[TRY IT]
All lines from the one containing "left shoulder: (285, 168)" down to the one containing "right back paw: (50, 252)", both ends included, are to be given again exactly; omit the rest of the listing below.

────────────────

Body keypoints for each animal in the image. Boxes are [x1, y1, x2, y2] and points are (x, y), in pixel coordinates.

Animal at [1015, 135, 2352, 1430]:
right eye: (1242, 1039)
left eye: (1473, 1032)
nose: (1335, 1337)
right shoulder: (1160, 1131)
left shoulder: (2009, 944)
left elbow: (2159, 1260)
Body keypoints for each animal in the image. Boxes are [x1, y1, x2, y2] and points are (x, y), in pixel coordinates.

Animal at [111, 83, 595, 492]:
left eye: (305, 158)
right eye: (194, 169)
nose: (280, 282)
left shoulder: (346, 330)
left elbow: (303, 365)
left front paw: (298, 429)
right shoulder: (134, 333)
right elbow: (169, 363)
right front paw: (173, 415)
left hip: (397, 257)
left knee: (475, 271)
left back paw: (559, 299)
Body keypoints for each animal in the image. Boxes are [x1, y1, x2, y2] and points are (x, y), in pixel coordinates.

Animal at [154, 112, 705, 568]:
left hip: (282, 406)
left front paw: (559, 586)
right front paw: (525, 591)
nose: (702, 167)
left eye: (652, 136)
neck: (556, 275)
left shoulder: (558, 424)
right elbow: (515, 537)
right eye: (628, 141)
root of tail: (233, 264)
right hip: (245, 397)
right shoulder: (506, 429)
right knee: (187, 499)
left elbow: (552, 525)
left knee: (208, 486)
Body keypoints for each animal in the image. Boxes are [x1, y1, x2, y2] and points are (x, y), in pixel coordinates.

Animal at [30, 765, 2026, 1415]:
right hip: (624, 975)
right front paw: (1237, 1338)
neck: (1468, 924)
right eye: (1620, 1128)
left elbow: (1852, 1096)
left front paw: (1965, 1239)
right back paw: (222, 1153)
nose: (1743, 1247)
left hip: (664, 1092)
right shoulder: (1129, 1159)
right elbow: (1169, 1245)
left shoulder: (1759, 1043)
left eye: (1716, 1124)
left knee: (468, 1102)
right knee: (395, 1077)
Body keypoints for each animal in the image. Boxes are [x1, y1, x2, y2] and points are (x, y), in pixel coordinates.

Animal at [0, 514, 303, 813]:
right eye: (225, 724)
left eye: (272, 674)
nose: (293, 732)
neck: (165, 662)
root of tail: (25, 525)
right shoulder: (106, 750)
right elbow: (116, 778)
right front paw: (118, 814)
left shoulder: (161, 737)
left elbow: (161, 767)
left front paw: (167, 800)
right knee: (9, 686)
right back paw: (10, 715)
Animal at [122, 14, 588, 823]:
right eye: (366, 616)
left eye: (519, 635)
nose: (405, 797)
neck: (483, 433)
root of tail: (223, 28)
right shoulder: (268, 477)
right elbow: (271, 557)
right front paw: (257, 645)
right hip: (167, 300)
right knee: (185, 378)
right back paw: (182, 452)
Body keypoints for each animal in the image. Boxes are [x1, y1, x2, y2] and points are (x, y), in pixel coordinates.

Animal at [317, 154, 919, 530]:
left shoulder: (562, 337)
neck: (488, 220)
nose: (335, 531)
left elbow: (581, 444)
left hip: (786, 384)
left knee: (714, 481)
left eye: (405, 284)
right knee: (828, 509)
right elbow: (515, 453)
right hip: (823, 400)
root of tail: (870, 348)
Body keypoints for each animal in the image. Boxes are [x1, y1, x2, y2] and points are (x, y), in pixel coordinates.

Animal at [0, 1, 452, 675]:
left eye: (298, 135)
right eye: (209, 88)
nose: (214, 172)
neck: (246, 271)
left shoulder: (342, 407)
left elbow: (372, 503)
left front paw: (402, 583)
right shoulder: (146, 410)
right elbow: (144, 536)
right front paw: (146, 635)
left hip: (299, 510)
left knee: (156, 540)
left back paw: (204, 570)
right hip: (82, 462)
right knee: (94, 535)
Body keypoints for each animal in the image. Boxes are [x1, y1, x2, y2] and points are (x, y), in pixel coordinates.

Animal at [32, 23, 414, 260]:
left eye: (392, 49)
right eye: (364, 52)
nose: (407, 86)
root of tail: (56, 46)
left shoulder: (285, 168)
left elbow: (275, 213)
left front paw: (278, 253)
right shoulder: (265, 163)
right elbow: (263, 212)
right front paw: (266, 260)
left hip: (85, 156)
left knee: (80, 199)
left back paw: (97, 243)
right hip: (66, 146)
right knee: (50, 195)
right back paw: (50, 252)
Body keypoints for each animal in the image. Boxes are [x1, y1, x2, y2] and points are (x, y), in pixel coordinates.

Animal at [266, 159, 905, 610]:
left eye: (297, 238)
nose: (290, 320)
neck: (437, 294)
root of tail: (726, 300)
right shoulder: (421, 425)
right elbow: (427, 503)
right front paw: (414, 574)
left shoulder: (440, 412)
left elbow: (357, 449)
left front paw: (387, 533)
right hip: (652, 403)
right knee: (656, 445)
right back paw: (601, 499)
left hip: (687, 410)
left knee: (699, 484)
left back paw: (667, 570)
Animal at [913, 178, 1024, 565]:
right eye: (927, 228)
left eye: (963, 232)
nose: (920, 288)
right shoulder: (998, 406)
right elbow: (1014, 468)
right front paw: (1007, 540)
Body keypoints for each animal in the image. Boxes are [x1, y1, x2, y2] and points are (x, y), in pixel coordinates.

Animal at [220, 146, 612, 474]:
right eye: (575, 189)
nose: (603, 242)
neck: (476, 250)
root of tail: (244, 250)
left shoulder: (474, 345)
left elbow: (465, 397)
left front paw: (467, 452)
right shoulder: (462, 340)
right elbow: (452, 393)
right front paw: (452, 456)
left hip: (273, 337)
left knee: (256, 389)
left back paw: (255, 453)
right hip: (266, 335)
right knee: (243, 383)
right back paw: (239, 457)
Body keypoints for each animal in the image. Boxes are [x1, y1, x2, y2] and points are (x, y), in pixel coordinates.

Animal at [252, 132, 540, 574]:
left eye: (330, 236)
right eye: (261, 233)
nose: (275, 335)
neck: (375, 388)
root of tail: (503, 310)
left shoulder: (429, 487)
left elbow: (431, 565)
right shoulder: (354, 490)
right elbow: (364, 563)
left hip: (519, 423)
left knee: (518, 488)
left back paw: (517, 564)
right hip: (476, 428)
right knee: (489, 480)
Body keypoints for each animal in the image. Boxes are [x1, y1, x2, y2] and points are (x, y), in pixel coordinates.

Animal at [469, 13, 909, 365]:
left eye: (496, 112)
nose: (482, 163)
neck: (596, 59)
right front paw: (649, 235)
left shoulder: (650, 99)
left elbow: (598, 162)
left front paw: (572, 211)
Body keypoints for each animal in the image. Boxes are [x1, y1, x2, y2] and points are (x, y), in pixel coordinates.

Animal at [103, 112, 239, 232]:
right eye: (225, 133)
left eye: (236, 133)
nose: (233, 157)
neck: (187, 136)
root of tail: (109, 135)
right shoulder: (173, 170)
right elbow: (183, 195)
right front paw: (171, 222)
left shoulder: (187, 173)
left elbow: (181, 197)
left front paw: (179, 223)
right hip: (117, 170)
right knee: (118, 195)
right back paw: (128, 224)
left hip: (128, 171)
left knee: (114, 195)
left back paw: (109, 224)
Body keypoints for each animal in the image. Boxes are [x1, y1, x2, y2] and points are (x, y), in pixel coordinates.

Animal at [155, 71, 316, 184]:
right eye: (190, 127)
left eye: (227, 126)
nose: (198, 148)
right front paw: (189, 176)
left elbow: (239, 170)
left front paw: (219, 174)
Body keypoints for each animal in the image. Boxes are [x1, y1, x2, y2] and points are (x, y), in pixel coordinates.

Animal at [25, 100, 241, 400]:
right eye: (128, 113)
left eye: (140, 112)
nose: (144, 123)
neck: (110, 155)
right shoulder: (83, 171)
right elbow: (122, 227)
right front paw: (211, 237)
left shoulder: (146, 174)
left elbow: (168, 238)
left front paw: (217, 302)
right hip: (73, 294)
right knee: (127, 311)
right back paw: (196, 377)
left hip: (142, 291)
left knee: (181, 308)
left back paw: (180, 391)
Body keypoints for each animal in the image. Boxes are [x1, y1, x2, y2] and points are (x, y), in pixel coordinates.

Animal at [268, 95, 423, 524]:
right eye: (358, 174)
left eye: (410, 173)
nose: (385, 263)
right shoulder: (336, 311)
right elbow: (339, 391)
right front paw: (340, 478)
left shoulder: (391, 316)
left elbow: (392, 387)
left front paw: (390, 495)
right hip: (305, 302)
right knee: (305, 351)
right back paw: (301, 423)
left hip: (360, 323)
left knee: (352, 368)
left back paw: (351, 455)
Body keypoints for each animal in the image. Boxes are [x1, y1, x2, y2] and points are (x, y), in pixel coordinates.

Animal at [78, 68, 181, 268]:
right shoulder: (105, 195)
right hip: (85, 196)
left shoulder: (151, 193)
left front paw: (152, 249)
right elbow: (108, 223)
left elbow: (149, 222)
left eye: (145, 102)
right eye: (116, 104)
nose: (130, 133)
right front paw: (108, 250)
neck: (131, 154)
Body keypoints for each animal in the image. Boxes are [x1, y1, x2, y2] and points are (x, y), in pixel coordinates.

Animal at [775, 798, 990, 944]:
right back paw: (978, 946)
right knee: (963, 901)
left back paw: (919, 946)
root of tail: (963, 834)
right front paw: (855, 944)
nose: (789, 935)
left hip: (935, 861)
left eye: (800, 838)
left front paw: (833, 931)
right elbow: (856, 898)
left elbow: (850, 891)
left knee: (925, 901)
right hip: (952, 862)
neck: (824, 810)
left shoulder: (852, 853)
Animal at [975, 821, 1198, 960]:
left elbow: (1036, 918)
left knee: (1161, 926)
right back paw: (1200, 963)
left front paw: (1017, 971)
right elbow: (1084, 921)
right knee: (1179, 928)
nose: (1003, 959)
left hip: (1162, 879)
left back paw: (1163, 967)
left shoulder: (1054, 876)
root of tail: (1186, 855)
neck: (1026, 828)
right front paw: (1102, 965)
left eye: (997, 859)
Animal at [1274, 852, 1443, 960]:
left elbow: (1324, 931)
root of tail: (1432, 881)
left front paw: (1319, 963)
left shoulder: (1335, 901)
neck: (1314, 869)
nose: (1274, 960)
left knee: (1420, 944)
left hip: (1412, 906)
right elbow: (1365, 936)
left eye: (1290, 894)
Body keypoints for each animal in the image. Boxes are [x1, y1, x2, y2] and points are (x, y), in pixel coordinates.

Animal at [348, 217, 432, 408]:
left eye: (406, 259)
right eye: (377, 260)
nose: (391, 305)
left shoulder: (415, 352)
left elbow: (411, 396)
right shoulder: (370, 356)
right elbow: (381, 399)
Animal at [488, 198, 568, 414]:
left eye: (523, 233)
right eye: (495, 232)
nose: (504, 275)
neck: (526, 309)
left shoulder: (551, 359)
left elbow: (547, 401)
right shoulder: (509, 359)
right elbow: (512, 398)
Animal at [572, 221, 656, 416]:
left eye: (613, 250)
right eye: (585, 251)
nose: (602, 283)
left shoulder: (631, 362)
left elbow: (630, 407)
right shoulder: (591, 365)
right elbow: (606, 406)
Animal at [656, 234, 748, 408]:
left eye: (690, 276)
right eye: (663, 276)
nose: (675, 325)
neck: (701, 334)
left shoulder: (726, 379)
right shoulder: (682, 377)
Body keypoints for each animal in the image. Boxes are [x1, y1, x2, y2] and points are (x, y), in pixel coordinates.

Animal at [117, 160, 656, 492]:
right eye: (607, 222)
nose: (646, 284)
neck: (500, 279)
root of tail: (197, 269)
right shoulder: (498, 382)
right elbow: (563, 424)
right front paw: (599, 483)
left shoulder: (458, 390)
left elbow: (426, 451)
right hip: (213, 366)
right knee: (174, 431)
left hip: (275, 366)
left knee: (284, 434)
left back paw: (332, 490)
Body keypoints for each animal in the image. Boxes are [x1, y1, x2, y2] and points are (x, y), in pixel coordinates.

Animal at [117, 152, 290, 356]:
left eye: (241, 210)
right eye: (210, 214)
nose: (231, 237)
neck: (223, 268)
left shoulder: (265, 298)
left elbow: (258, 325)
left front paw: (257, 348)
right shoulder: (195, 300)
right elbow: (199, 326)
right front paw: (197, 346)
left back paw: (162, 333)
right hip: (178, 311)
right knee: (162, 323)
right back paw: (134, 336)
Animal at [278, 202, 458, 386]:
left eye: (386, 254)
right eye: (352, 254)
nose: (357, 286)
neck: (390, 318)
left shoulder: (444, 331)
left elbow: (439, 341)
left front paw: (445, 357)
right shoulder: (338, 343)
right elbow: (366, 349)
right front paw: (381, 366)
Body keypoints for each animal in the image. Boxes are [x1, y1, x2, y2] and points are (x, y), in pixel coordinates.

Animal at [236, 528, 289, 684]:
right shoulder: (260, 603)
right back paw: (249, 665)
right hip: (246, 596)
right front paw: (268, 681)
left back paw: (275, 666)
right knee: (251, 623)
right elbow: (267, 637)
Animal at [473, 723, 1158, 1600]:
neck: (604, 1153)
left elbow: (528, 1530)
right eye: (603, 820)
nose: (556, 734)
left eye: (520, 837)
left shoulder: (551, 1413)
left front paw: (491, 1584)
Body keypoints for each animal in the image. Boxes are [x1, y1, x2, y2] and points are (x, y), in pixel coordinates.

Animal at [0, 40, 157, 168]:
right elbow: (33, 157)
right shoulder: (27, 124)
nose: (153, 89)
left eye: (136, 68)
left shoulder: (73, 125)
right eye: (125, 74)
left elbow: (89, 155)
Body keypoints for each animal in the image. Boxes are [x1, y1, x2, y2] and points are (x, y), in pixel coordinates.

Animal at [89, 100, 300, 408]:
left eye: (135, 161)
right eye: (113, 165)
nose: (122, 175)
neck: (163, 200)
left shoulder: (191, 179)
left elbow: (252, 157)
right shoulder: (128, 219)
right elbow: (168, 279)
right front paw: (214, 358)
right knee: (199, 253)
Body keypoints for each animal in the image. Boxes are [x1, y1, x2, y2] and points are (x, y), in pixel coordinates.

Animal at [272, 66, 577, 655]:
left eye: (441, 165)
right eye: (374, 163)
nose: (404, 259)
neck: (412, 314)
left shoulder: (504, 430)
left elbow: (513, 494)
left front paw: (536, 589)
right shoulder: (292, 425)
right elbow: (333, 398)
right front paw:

────────────────

[YOUR RESPONSE]
left shoulder: (285, 168)
left elbow: (275, 213)
left front paw: (278, 253)
right shoulder: (265, 163)
right elbow: (263, 212)
right front paw: (266, 260)
left hip: (85, 156)
left knee: (80, 199)
left back paw: (97, 243)
right hip: (66, 146)
right knee: (50, 195)
right back paw: (50, 252)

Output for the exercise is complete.